**Work instruction:** Exact reproduction of the data is required, with images excluded.

##########

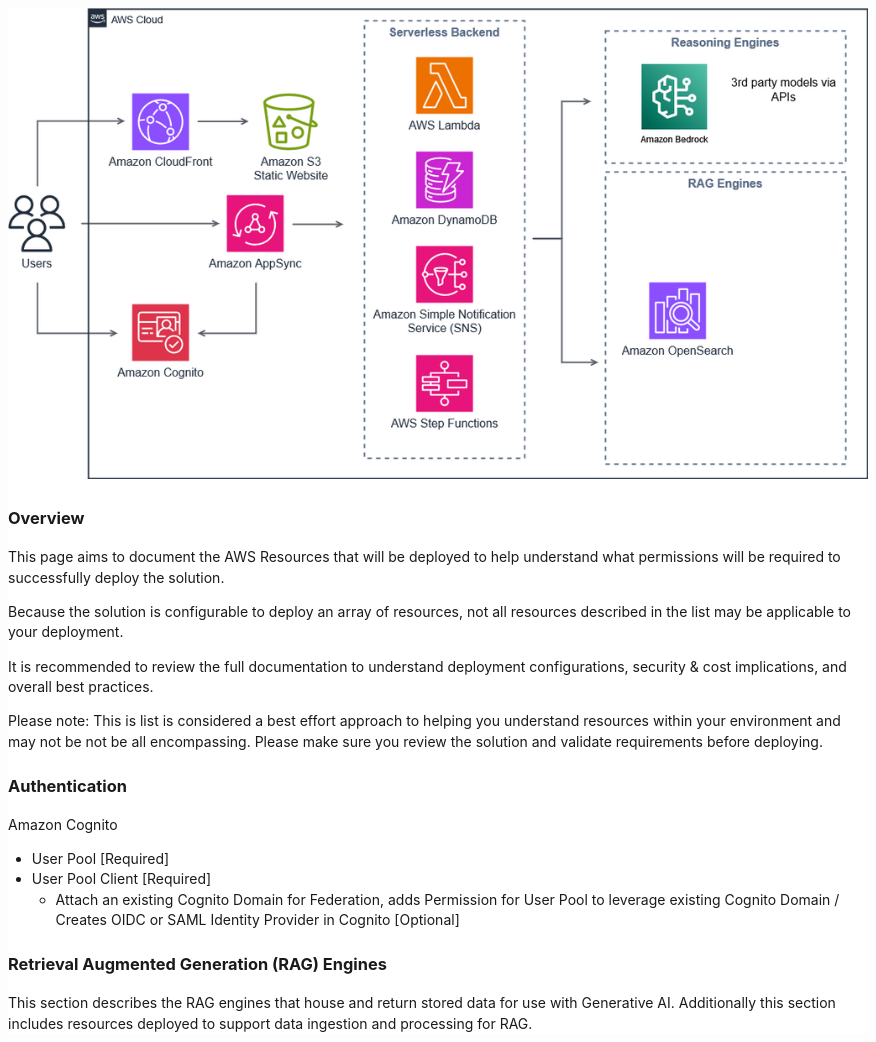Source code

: ![](./assets/RFPassistant0802.drawio.png)

### Overview
This page aims to document the AWS Resources that will be deployed to help understand what permissions will be required to successfully deploy the solution.

Because the solution is configurable to deploy an array of resources, not all resources described in the list may be applicable to your deployment.

It is recommended to review the full documentation to understand deployment configurations, security & cost implications, and overall best practices.

Please note: This is list is considered a best effort approach to helping you understand resources within your environment and may not be not be all encompassing. Please make sure you review the solution and validate requirements before deploying.

### Authentication
Amazon Cognito
- User Pool [Required]
- User Pool Client [Required]
  - Attach an existing Cognito Domain for Federation, adds Permission for User Pool to leverage existing Cognito Domain / Creates OIDC or SAML Identity Provider in Cognito [Optional]

### Retrieval Augmented Generation (RAG) Engines
This section describes the RAG engines that house and return stored data for use with Generative AI. Additionally this section includes resources deployed to support data ingestion and processing for RAG.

##########

**Answer space:**
Source code

: ![](./assets/RFPassistant0802.drawio.png)

### Overview
This page aims to document the AWS Resources that will be deployed to help understand what permissions will be required to successfully deploy the solution.

Because the solution is configurable to deploy an array of resources, not all resources described in the list may be applicable to your deployment.

It is recommended to review the full documentation to understand deployment configurations, security & cost implications, and overall best practices.

Please note: This is list is considered a best effort approach to helping you understand resources within your environment and may not be not be all encompassing. Please make sure you review the solution and validate requirements before deploying.

### Authentication
Amazon Cognito
- User Pool [Required]
- User Pool Client [Required]
  - Attach an existing Cognito Domain for Federation, adds Permission for User Pool to leverage existing Cognito Domain / Creates OIDC or SAML Identity Provider in Cognito [Optional]

### Retrieval Augmented Generation (RAG) Engines
This section describes the RAG engines that house and return stored data for use with Generative AI. Additionally this section includes resources deployed to support data ingestion and processing for RAG.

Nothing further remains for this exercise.